Era un enano, no cabía la menor duda.
Pero era un enano un tanto peculiar. Medía un metro noventa y tres
centímetros, lo que ya le convertía en una rareza en su género. Es
verdad que vestía como un enano, cantaba “Aijó, aijó, a casa a
descansar” cuando terminaba su jornada en la mina de diamantes y
hacía innumerables tontunas para hacer sonreír a Blancanieves, pero
no acababa de encajar por dimensiones y actitudes en la casita de los
siete enanitos del bosque y en la parcela rústica de seis mil metros
cuadrados que circundaba el chalé.
Siendo un enano, en vez de comportarse
con el machismo propio de sus siete compadres, colaboraba en las
tareas domésticas con Blanqui, que es como llamaba él a
Blancanieves, por acortar, impedía que las bestias del bosque, con
la excusa de las canciones y los jueguecitos se ciscasen en sábanas
y demás ajuar tendido y era muy aseado, a diferencia de sus colegas.
Por eso, por su mandíbula cuadrada y
su hoyuelo en la barbilla, su voz varonil y ese cuerpo depilado y
musculoso que parecía el David de Miguel Ángel en carne y hueso, a
Blancanieves le ponía. Era verle agarrar el pico para salir camino a
la explotación minera, y Blancanieves notaba un cosquilleo
incontrolable por aquí y por allá, sobre todo por allá.
Cuando la bruja llegó con la excusa de
la venta al detall de frutas y verduras, dispuesta a envenenar a
Blancanieves, no dejo de reparar, mientras le hacía el artículo de
la calidad del producto a la incauta, en el macizo que sobresalía en
el retrato de grupo de los enanos del portafotos de encima de la
chimenea. Tanto que estuvo a punto de darle el mordisco a la manzana
ella, de lo tensa que se puso. Al final, casi más por suerte que por
atención, que la atención la tenía toda en el gachó, le endiñó
la manzana dichosa a Blancanieves que, tan lista que era para
manipular a los enanos y a las ardillas y a los pajaritos, anduvo
torpe y acabo emponzoñada y dormida como un lirón.

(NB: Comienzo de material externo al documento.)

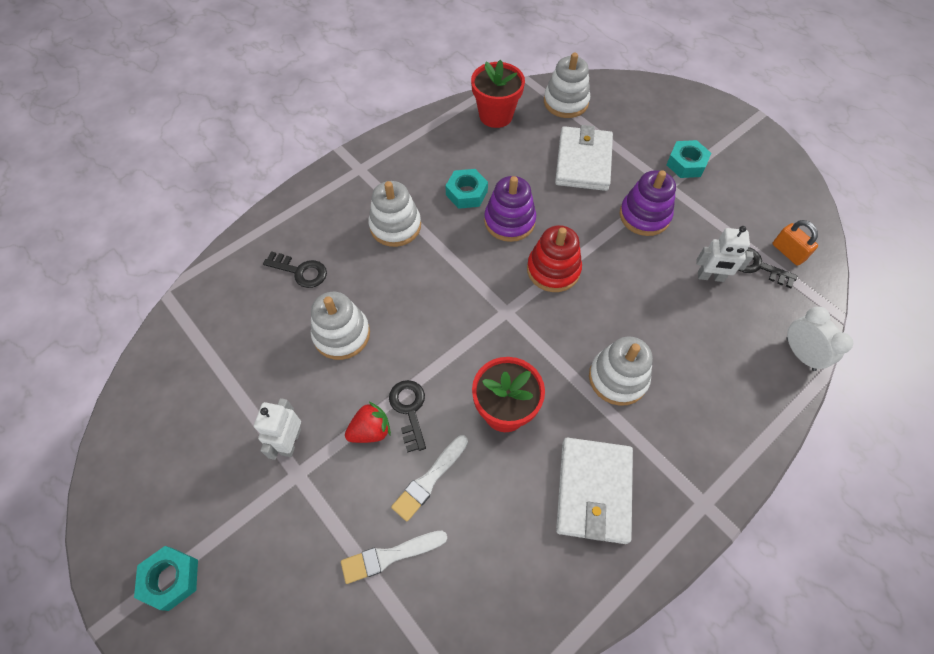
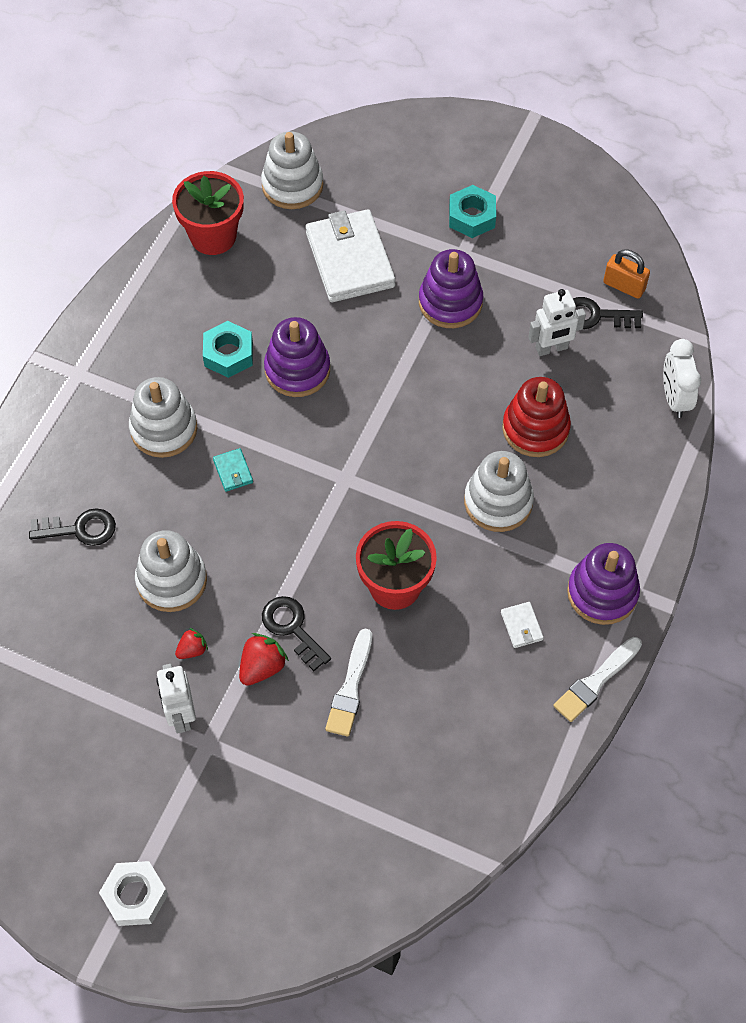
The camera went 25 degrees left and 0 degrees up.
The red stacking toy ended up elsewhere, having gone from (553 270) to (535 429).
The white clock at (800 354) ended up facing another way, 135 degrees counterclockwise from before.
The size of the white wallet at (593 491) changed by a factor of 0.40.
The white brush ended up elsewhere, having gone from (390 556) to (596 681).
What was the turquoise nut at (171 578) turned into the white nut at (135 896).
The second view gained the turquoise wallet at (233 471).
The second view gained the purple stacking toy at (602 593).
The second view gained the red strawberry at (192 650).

Pero Dios castiga sin piedra ni palo, y
la bruja, ya reconvertida en Reina Malvada y Maléfica y Malapersona,
no pudo evitar managar la foto y, de regreso al palacio y con el
cuervo encabronado porque no le hacía ni caso, se deleitó tanto en
la contemplación del mozo del retrato que, absorta, acabó por caer
en una zanja de las obras de instalación de fibra óptica de Orange,
descogorciándose el cocoroto y falleciendo en el acto. A ella la
mató la naranja y la lujuria visual, mira tú que paradoja.
Cuando los enanos llegaron y se
encontraron el pastel, lloraron como plañideras, amortajaron a la
doncella, la metieron en el sarcófago ese de cristal que, qué
curioso, ya tenían dispuesto para una eventualidad como esta, lo que
hace sospechar si no serían en realidad un tanto psicópatas tipo
“Mentes Criminales” y tenían otros planes para Blanqui una vez
que se revelase contra la dictadura machista que la convertía en
chacha sin remuneración, y la trasladaron al claro del bosque
también preparado para esata circunstancia.
Estaban allí lamentaándose, o
haciendo el paripé, que a estas alturas del relato ya resultan
cuando menos dudosas sus cualidades morales, cuando apareció el
Príncipe Azul. Por no dilatar, era muy parecido a como sale en la de
Walt Disney. Y, oye, fue bajarse del caballo, mirar al enano gigante
y echarse en sus brazos buscando sus labios. El enano, que era enano
pero tenía su corazoncito, no le hizo “la cobra” y se morrearon
a placer ante la mirada atónita de los otros siete enanos. Y le
subió a la grupa del caballo y se fueron los dos a los sones de “Mi
jaca” bosque adelante, a celebrar el Día del Orgullo Gay a Chueca.
Blancanieves sigue sobando, con la boca
abierta y la baba colgando, los siete psicópatas enanos andan
buscando nuevas víctimas y el narrador, que soy, se va a tomar una
cervecita. ¡Feliz Navidad y Próspero 1993 a todos!